Hmm. I am bothered by this a little.
If you, a specific woman, have done the unmedicated path and it worked out well for you, power to you. I'm not gonna argue with you about your experience, different strokes for different folks. I'm happy you're happy.
My cringe is about this being one of a series of steps where society, and women themselves, set the bar incredibly high for mothers. Let's be honest - if men gave birth, they'd all get epidurals. Why on earth would they put themselves through such misery? For some absolutely minisule decrease in risk for the baby? Come on.
Yet women are so, so willing, eager even, to put themselves through the ringer for their kids in a way that's not proportional to the gains for their kids, and I don't think it's healthy. I think a lot of the women who are pregnant and committed to a natural birth are putting a lot of pressure on themselves, and are setting themselves us to feel like the failed in their first trial of motherhood. Take a look at the abstract of this paper:
https://www.ncbi.nlm.nih.gov/pmc/articles/PMC6386786/. That makes me so, so sad.
And it continues. Women with basically zero milk supply who see a lactation consultant multiple times a week for months, triple feed around the clock, endlessly researching and trying supplements, and doing everything humanly possible to give their kid breastmilk while completely exhausting themselves. I understand wanting to breastfeed (I did - successfully once, semi-successfully the second time) but these heroic efforts are over the top.

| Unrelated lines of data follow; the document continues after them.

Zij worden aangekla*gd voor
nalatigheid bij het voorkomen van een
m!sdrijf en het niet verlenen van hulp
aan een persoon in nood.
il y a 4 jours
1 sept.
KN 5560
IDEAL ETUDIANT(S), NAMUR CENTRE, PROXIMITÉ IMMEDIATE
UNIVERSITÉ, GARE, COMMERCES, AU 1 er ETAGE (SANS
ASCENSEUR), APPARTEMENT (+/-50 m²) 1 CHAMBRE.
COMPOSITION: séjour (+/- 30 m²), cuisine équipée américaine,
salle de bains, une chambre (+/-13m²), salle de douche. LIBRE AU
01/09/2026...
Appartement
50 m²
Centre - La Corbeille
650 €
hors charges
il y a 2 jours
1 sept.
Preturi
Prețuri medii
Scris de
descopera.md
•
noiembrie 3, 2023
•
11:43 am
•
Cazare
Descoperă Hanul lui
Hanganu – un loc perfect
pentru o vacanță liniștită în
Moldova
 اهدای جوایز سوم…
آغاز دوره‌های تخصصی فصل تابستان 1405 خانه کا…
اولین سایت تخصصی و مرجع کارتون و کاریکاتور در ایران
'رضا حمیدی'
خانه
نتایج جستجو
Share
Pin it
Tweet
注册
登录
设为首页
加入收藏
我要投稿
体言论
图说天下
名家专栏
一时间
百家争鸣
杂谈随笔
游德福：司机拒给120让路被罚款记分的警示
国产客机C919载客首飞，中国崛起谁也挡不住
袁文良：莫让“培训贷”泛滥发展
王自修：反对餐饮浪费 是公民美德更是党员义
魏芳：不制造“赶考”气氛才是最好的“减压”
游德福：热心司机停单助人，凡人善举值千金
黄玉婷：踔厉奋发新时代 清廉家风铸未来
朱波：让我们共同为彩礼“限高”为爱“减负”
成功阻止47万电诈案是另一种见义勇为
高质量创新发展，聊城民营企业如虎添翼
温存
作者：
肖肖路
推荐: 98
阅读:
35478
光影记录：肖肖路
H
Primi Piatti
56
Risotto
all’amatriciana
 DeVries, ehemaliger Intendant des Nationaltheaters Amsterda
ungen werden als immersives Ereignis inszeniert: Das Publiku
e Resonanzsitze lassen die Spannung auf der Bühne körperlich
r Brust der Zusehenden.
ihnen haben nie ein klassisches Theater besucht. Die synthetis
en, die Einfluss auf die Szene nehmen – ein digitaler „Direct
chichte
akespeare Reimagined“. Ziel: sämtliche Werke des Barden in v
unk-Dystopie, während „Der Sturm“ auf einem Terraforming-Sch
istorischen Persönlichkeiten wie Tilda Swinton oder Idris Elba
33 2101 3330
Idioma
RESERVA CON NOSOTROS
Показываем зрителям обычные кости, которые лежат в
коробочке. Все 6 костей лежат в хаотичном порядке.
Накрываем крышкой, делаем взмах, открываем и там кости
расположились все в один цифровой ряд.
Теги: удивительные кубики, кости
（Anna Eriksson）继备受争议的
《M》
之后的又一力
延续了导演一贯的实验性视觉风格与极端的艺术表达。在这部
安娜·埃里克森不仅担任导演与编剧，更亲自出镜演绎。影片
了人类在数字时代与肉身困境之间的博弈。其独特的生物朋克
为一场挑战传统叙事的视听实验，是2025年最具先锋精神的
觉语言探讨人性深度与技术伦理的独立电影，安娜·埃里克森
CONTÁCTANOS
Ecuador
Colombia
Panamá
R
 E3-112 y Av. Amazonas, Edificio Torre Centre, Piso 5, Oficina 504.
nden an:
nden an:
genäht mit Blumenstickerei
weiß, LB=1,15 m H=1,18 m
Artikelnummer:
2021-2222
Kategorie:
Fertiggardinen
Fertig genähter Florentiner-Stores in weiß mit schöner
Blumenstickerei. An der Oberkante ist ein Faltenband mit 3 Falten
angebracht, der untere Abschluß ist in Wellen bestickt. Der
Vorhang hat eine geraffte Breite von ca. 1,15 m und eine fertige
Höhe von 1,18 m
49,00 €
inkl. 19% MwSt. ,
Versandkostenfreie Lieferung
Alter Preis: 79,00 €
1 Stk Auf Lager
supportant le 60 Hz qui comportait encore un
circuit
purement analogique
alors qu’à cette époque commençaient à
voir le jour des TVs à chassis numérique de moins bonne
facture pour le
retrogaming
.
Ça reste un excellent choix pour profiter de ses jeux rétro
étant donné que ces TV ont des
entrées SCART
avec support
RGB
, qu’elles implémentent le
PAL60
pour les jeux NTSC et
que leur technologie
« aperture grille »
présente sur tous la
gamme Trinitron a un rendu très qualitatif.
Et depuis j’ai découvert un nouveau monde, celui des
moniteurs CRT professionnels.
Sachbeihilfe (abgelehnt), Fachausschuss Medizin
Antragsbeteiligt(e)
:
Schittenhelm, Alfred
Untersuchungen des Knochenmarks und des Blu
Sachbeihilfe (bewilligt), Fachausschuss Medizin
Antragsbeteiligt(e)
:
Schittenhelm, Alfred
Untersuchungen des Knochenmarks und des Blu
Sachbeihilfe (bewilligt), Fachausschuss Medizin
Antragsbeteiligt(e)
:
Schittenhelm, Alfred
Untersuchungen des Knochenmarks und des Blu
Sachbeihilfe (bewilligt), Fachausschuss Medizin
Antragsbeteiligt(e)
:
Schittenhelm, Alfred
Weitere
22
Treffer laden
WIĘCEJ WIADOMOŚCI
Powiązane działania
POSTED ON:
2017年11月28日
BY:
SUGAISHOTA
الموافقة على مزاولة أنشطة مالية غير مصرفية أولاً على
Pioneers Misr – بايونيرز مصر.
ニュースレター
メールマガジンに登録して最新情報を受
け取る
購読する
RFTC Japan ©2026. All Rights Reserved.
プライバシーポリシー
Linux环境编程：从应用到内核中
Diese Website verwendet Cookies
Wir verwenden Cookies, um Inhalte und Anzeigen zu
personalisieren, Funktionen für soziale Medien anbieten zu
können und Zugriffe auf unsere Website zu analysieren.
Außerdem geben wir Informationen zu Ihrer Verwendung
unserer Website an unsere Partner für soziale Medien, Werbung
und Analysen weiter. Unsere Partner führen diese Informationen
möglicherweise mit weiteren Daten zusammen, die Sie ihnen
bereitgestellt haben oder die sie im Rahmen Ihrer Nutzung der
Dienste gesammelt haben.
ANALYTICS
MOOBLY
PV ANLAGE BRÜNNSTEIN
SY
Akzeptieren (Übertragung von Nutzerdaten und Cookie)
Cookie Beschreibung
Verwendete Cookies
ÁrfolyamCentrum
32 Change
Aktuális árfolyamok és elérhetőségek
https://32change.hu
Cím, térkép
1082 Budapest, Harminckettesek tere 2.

Women who give their babies and young toddlers open cups and clean up 30 spills a day because it's 0.1% better for your kid than a 360 degree cup, or even (gasp) an old fashioned sippy cup. Women who read every parenting book on the planet in an effort to do everything perfectly for their kids. Women who run themselves ragged to take three kids to two different travel sports teams each, plus Russian math, plus chess club, plus an instrument each, to give their kids every possible leg up, never mind that she has no time for a social life and hasn't had a full nights sleep in 8 years.
It's a pattern that I find troubling.